Rain that doesn’t hit the ground.
That’s how American Indian community leaders in Minneapolis describe programs that never benefit—or even reach—the people.
Through service, education, and cultural convergence, Geisel hopes to ensure that the rain not only reaches the earth but also helps sprout a sustainable energy that improves lives.
For the past four springs, first-year medical students have brought their talents, passion, and openness to Minneapolis—home to the largest urban Indian population in the U.S.—and to the White Earth, Red Lake, Leech Lake, and Bois Forte Indian communities of northern Minnesota.
Spurred in 2009 by a burgeoning student desire for more experiences in diverse communities facing health disparities, Shawn O’Leary, director of the Geisel Office for Diversity and Community Engagement, created the blueprint for what a successful student program in Indian country would look like. He then set off to establish and re-establish relationships on the ground in Minnesota with the Indian Health Service, Dartmouth and medical school alumni, community development groups, education leaders, universities, and tribal governments, health personnel, and elders.

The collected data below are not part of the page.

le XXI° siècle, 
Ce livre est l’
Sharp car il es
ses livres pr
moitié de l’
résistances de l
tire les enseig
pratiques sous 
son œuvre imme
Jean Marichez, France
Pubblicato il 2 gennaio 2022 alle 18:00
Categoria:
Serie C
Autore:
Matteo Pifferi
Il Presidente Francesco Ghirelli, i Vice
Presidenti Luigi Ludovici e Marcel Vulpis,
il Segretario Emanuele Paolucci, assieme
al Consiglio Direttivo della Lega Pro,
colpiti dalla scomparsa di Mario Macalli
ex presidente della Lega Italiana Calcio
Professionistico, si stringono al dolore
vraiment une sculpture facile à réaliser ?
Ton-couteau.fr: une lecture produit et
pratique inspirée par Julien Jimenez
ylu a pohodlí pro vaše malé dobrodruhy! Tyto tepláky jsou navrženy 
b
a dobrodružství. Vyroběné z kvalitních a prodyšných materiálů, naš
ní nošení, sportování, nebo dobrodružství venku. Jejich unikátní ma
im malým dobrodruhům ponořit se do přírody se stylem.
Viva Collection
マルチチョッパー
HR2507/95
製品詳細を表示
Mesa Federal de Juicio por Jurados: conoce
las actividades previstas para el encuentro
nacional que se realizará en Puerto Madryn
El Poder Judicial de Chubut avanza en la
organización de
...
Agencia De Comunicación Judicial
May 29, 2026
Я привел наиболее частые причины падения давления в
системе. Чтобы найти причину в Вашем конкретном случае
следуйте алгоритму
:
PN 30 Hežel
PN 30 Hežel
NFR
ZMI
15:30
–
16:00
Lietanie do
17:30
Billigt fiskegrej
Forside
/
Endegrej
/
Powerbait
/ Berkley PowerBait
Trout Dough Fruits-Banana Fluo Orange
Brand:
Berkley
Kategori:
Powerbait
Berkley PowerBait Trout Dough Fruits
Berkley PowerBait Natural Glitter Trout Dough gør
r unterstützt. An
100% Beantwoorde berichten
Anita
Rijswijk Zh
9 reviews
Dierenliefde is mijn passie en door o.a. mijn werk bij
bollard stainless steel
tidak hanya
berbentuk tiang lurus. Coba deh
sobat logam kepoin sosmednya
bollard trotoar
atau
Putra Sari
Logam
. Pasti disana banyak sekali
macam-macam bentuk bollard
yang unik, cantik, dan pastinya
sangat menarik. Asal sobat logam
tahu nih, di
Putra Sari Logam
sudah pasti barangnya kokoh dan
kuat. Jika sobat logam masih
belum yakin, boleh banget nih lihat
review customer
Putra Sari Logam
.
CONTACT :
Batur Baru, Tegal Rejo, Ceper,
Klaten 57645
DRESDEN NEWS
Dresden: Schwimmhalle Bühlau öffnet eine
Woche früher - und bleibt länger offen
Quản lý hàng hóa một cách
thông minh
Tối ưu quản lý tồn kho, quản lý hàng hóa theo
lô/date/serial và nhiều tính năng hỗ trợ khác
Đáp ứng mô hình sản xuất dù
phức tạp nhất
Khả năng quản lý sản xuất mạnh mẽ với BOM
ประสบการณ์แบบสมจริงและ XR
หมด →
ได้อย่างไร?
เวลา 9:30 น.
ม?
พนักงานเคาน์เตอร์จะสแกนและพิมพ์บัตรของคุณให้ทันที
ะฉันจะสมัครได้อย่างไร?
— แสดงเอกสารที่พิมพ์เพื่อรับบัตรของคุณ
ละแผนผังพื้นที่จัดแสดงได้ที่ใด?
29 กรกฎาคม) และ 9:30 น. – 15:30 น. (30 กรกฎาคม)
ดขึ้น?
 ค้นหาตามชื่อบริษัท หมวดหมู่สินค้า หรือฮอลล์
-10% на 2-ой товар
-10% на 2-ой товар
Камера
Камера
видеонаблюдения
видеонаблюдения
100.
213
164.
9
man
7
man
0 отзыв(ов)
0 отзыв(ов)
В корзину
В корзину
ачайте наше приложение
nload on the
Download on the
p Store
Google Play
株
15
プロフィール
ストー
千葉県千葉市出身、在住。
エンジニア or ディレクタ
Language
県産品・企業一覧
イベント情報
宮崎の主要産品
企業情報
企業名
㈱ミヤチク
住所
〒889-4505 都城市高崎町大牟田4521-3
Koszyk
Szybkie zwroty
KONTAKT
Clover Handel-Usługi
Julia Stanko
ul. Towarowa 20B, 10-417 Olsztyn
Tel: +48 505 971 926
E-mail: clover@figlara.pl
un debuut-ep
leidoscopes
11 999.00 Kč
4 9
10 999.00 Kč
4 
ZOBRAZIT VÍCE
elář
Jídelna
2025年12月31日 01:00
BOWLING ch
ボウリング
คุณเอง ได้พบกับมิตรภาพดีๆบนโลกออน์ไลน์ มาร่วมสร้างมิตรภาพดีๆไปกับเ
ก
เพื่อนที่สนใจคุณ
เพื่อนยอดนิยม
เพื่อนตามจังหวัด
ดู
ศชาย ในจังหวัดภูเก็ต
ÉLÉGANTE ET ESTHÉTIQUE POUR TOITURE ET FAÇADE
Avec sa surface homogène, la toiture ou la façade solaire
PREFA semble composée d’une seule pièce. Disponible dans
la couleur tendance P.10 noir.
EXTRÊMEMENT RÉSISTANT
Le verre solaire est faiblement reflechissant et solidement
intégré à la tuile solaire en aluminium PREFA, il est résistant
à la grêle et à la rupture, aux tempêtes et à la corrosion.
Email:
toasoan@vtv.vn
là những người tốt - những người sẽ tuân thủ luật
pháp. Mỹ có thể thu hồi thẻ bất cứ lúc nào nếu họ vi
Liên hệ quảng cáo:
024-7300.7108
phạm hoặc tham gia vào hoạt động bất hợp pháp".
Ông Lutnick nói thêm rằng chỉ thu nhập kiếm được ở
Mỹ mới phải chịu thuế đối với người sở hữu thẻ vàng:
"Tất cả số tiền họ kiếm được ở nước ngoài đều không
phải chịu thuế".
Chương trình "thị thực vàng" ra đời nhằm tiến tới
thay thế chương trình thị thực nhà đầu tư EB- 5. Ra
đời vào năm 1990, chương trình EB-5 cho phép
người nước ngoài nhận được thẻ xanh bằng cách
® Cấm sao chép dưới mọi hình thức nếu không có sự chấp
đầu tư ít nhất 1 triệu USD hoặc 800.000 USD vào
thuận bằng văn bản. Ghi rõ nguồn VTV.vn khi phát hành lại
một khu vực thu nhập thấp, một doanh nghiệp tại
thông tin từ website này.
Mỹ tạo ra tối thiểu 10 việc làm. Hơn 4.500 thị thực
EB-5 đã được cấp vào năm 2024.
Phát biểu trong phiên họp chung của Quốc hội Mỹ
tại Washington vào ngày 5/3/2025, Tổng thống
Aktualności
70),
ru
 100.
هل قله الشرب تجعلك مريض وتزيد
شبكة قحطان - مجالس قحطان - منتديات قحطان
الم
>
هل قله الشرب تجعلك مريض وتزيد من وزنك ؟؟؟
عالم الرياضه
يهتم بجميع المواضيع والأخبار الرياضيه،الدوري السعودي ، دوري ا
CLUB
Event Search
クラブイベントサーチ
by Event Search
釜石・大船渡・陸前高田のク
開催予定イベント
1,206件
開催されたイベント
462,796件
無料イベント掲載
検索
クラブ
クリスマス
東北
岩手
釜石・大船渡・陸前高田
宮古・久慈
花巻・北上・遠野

It had been a few years since O’Leary—a member of the Bois Forte band of Ojibwe—traveled Minnesota’s rural and city roads as part of his work forging allies to help improve Indian students’ readiness and success in college, or to modestly close the chasm separating Native communities from decent health access and outcomes.
Four years later, O’Leary reflects on the success of the program and on what the experience continues to mean to students— and to the communities. “Anytime you bring in a bright young person who has so much potential and you have a chance to engage and talk with them, you’re hopeful. You’re hopeful for a new tomorrow,” he says. “Hope is always good. Hope brings about a sense of empowerment. I guess that’s the one word I hope we’re leaving behind. We’re empowering
people to move forward and change their lives and become what they want to become. Our students leave a piece of themselves here in so many ways.”
According to first-year medical student Rebecca Wang, “the trip is really important in promoting awareness of different cultures. As doctors, we will be working with people from a variety of different cultures.” Her favorite part of the trip was talking with elementary school students at Bois Forte. “We want to make an impact on the community and also learn from them,” she says. “We’re with the kids to spark in them an interest in being a doctor or an interest in science, as well as encourage them to live healthy and make healthy decisions.”
Geisel Dean Chip Souba made the trek to Minnesota with the group this year. He says Dartmouth’s long-standing commitment to Native American education naturally fuels Geisel’s passion to help reduce health disparities in Indian communities:
“We have an obligation to develop strong health and educational partnerships with our Indian brothers and sisters.”
Souba says it’s inspiring that nearly 20 percent of first-year students chose to spend their spring break within the Native American communities of Minnesota and that several other Geisel Urban Health Scholars spent their break working in health-care settings in inner-city Chicago.
“This is spring break at Geisel,” says Souba. “We have 15 students here . . . volunteering and wanting to be here. Why? Because they can make a improve people’s lives.”